The Bank of England’s Monetary Policy Committee (MPC) has voted unanimously to maintain the Bank Rate at 0.75%. The committee also voted unanimously to maintain the stock of corporate bond purchases and UK government bond purchases.
The Committee assume a smooth adjustment to the average of a range of possible outcomes for the United Kingdom’s eventual trading relationship with the European Union. They are also conditioned on a path for Bank Rate that rises to around 1% by the end of the forecast period, lower than in the February Report. As with UK financial conditions more generally, that path has been heavily influenced by recent global developments, with forward interest rates in the United States and the euro area falling markedly.
The MPC has noted previously that UK data could be unusually volatile in the near term, due to shifting expectations about Brexit in financial markets and among households and businesses. GDP is expected to have grown by 0.5% in 2019 Q1, in part reflecting a larger-than-expected boost from companies in the United Kingdom and the European Union building stocks ahead of recent Brexit deadlines. That boost is expected to be temporary, however, and quarterly growth is expected to slow to around 0.2% in Q2.

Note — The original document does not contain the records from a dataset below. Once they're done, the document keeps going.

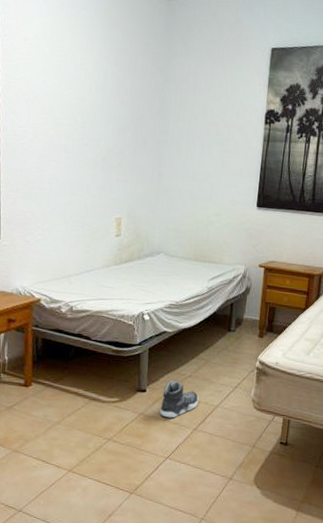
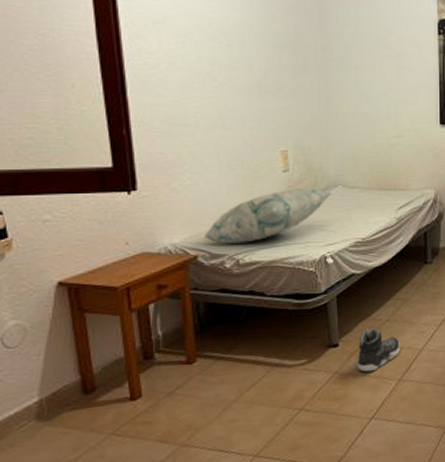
decorative pillow: none [46,251,155,294] -> present [203,188,333,244]

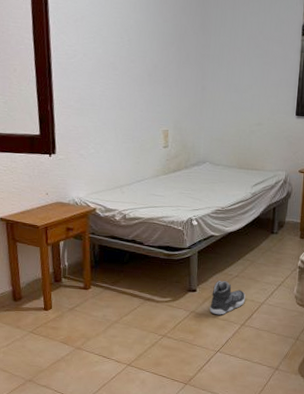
decorative pillow: present [203,188,333,244] -> none [101,162,202,202]

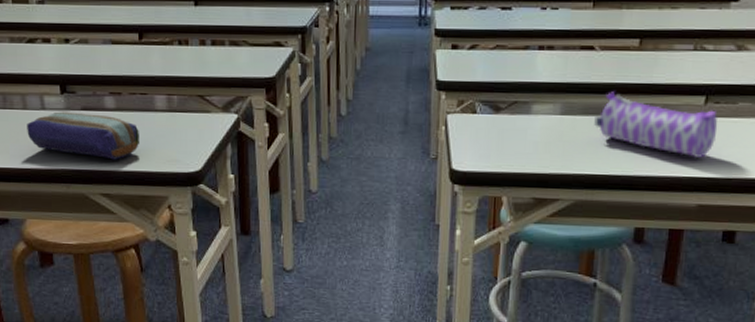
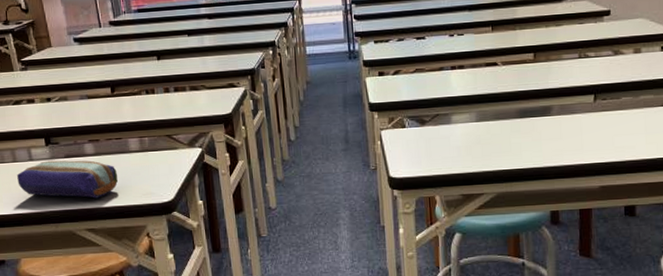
pencil case: present [594,92,719,159] -> none [505,98,608,148]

CPI inflation was 1.9% in March and is expected to be slightly further below the MPC’s 2% target during the first half of the forecast period, largely reflecting lower expected retail energy prices. The labour market remains tight, with the unemployment rate projected to decline to 3½% by the end of the forecast period. Annual pay growth has remained around 3½% and unit labour cost growth has strengthened to rates that are above historical averages. As excess demand emerges, domestic inflationary pressures are expected to firm, such that CPI inflation picks up to above the 2% target in two years’ time and is still rising at the end of the three-year forecast period.
The Committee continues to judge that, were the economy to develop broadly in line with its Inflation Report projections, an ongoing tightening of monetary policy over the forecast period, at a gradual pace and to a limited extent, would be appropriate to return inflation sustainably to the 2% target at a conventional horizon. The economic outlook will continue to depend significantly on the nature and timing of EU withdrawal, in particular: the new trading arrangements between the European Union and the United Kingdom.
The next MPC meeting is on Wednesday 19 June 2019 with the announcement to be published the following day on 20 June 2019.